In realtà, la vera storia sembra quasi una bellissima fiaba. Gianni Maddaloni comincia ad allenare i suoi figli e il primo, Pino, arriva prestissimo ai vertici internazionali. Gianni è anche cosciente che una disciplina come il judo, come lo stesso pugilato, può essere rovinato da giudici corrotti, a volte palesemente di parte, come sa bene Clemente Russo, marito di Laura, figlia di Gianni, letteralmente derubato del titolo olimpico dopo aver vinto nettamente la finale.
Il figlio Pino è stato più volte sconfitto per discutibili decisioni dei giudici. Ma invece di demoralizzarsi ha chiesto al padre di allenarlo di più, di migliorarlo per vincere con ancora più chiarezza. Grazie alla lungimiranza di un personaggio come Sandro Gamba, Gianni Maddaloni può stare al fianco di suo figlio. Pino vince alle Olimpiadi di Sidney tutte le gare per “ippon”, il ko del judo, sottraendosi in questo modo a ogni giudizio viziato.
Dice con grande semplicità Marco: Pino, a un minuto dalla fine della semifinale, stava perdendo. Ho messo le statuette di Padre Pio e della Madonna sul televisore e subito ha fatto un “ippon”. Coincidenza? Certo non sono una coincidenza i miracoli che avvengono nella palestra di Scampia: centinaia di giovani che pagando poco o nulla scoprono che cosa vuole dire la passione, il sacrificio, la disciplina, il lavoro, la speranza misurandosi sul “tatami” e uscendo almeno un po’ diversi per affrontare la vita normale.
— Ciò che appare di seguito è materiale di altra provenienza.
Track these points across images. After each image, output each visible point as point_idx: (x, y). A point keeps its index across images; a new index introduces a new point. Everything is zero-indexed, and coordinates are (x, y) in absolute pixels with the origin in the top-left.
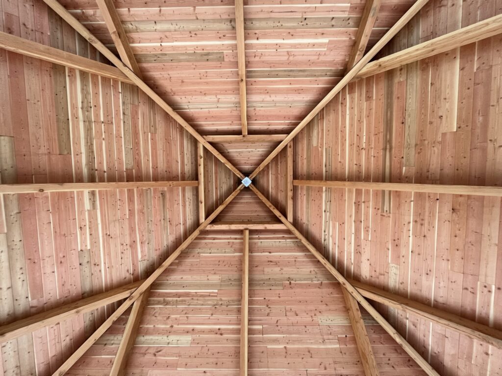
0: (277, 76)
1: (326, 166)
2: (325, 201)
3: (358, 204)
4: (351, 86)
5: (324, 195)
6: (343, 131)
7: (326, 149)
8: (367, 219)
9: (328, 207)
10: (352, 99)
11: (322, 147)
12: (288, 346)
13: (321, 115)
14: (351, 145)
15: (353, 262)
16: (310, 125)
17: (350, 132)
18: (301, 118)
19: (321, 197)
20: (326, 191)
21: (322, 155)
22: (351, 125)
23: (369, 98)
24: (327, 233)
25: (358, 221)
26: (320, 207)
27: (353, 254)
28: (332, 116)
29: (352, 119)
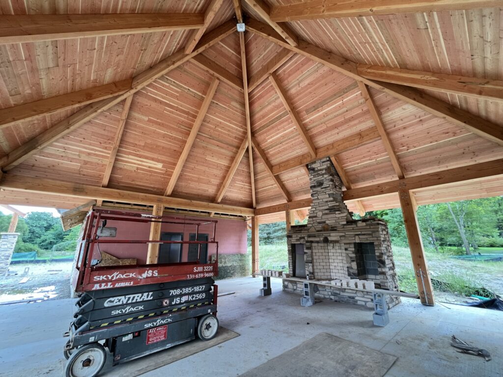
0: (277, 118)
1: (217, 104)
2: (195, 93)
3: (187, 113)
4: (245, 133)
5: (200, 94)
6: (229, 122)
7: (226, 108)
8: (178, 115)
9: (191, 93)
10: (240, 131)
11: (228, 106)
12: (96, 50)
13: (244, 114)
14: (220, 123)
15: (149, 94)
16: (243, 105)
17: (227, 125)
18: (251, 104)
19: (199, 92)
20: (202, 97)
21: (223, 104)
22: (229, 127)
23: (236, 138)
24: (172, 83)
25: (177, 109)
26: (193, 87)
27: (155, 96)
28: (240, 119)
29: (232, 128)
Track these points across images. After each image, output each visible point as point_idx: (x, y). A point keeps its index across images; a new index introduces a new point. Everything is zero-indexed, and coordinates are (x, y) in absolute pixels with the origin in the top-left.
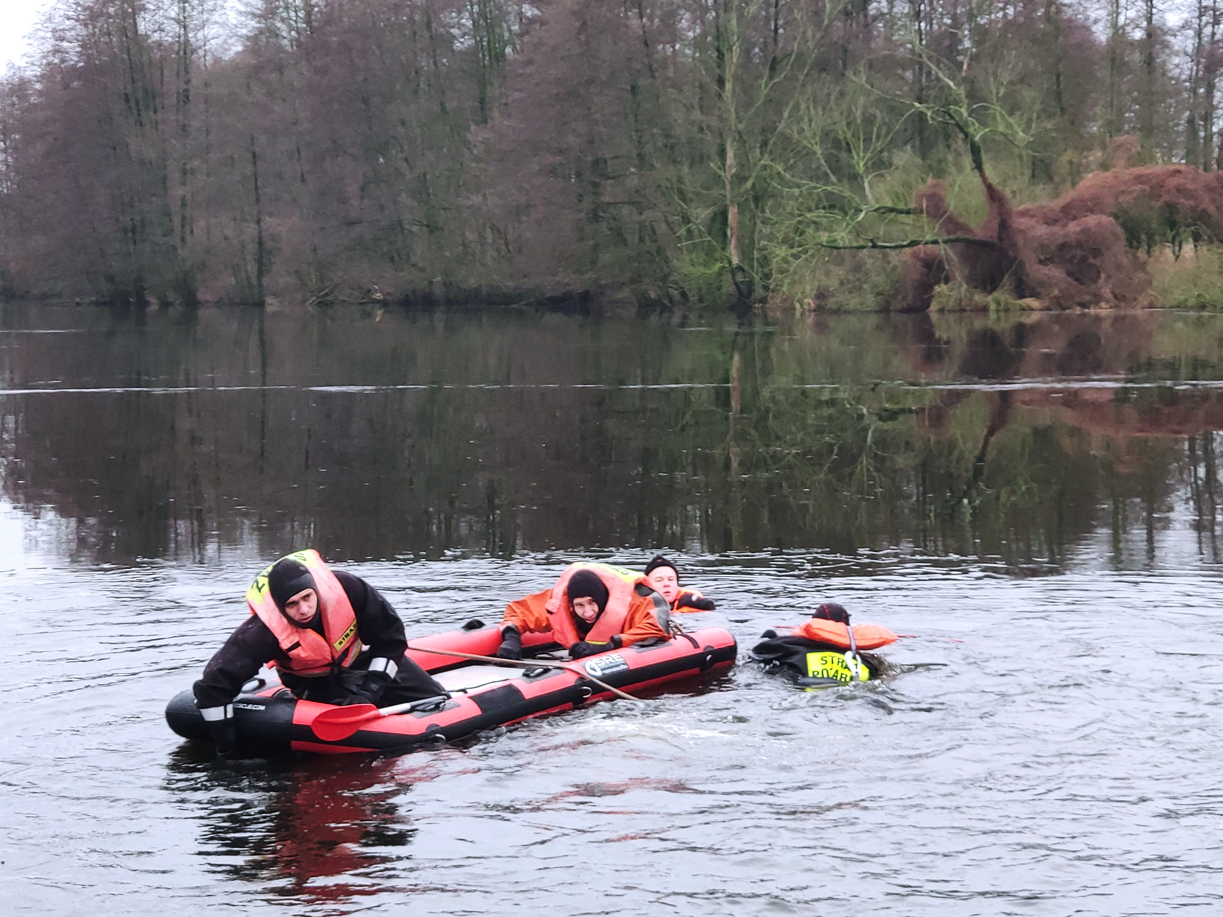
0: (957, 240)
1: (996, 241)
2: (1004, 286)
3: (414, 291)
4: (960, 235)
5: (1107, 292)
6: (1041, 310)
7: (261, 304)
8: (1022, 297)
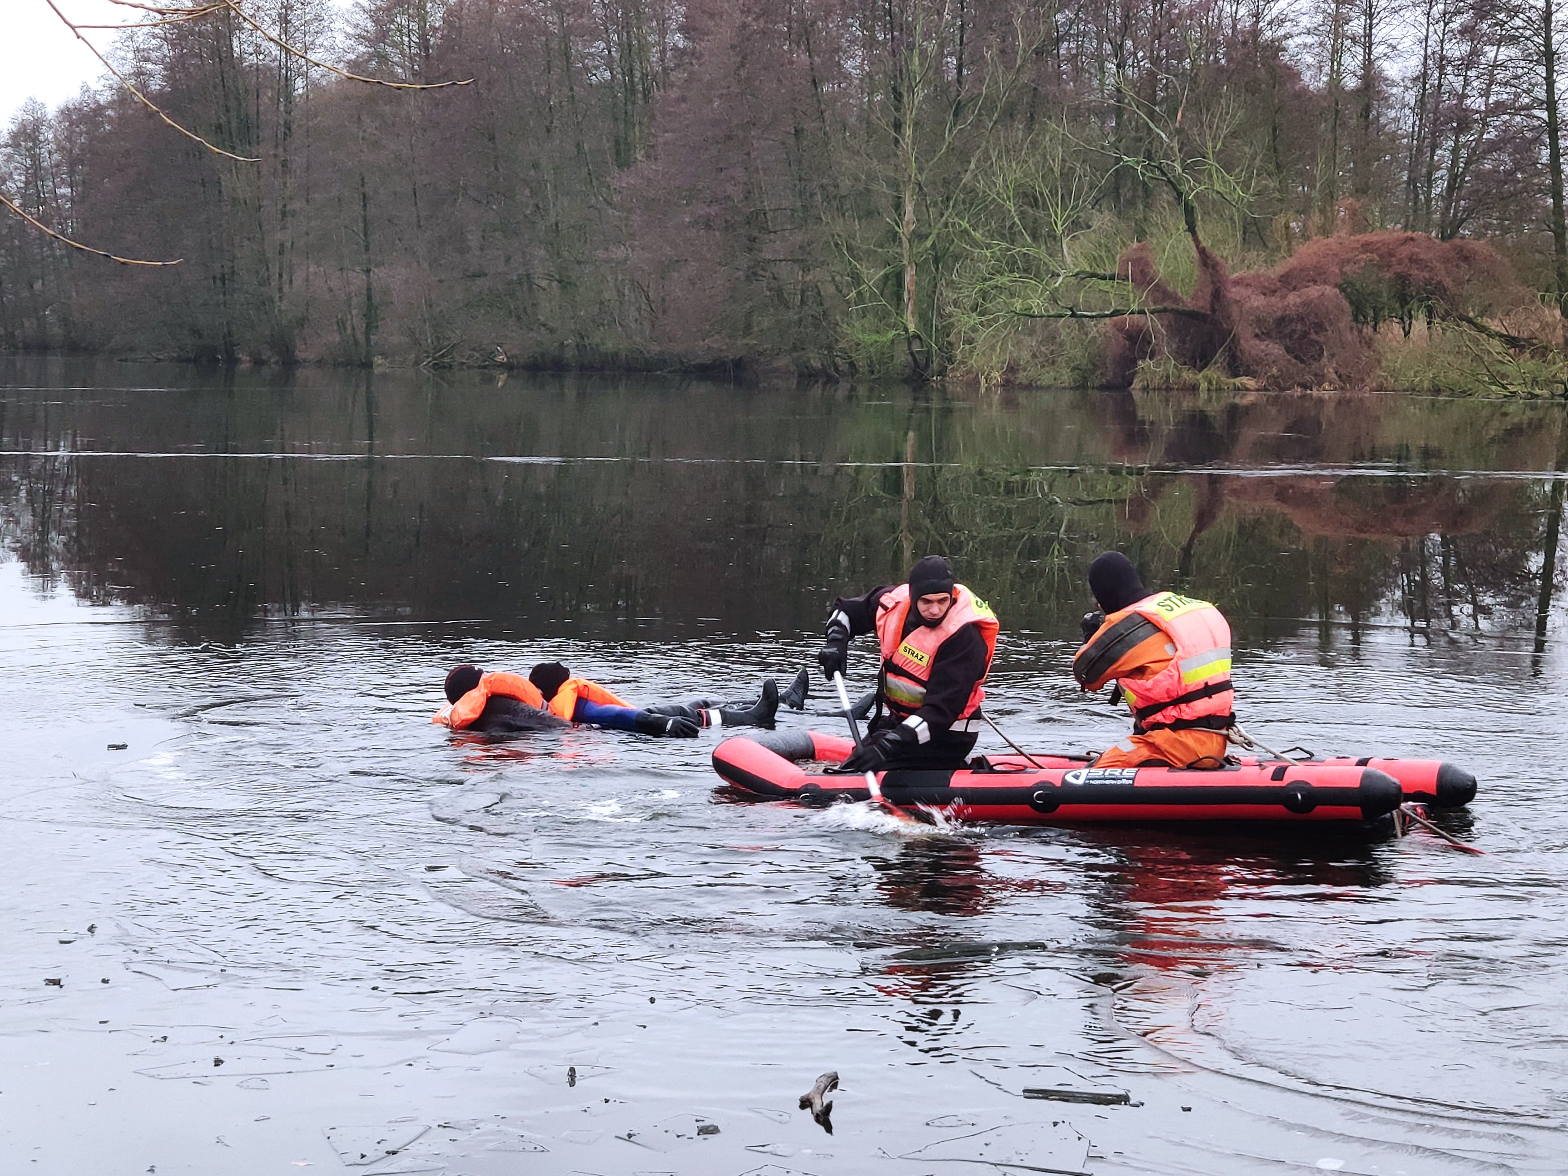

Per questo, tutti rispettano questo luogo e nessuno minaccia Gianni Maddaloni. Per questa ragione non mancano i benefattori che vogliono con disinteresse che questa esperienza continui. Oggi, ai potenti e ai politici, il figlio di Gianni, Pino, suggerisce: aiutate la gente, fate in modo che luoghi come questi crescano e si moltiplichino.
Diceva in un film un maestro di arti marziali, che dirigeva la sua palestra in un ambiente simile a quello di Scampia: “C’è sempre una via d’uscita” per chi non ceda al male o diventi famoso semplicemente analizzandolo.